Entries drawn from a collection:

◆ ◆ ◆ ◆ ◆ ◆ ◆

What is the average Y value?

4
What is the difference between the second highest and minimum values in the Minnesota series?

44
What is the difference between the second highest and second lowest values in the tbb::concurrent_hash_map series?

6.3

◆ ◆ ◆ ◆ ◆ ◆ ◆

Your assignment:
Identify each line of the records above that contains the word "second", and copy those lines.

The completed task:
What is the difference between the second highest and minimum values in the Minnesota series?
What is the difference between the second highest and second lowest values in the tbb::concurrent_hash_map series?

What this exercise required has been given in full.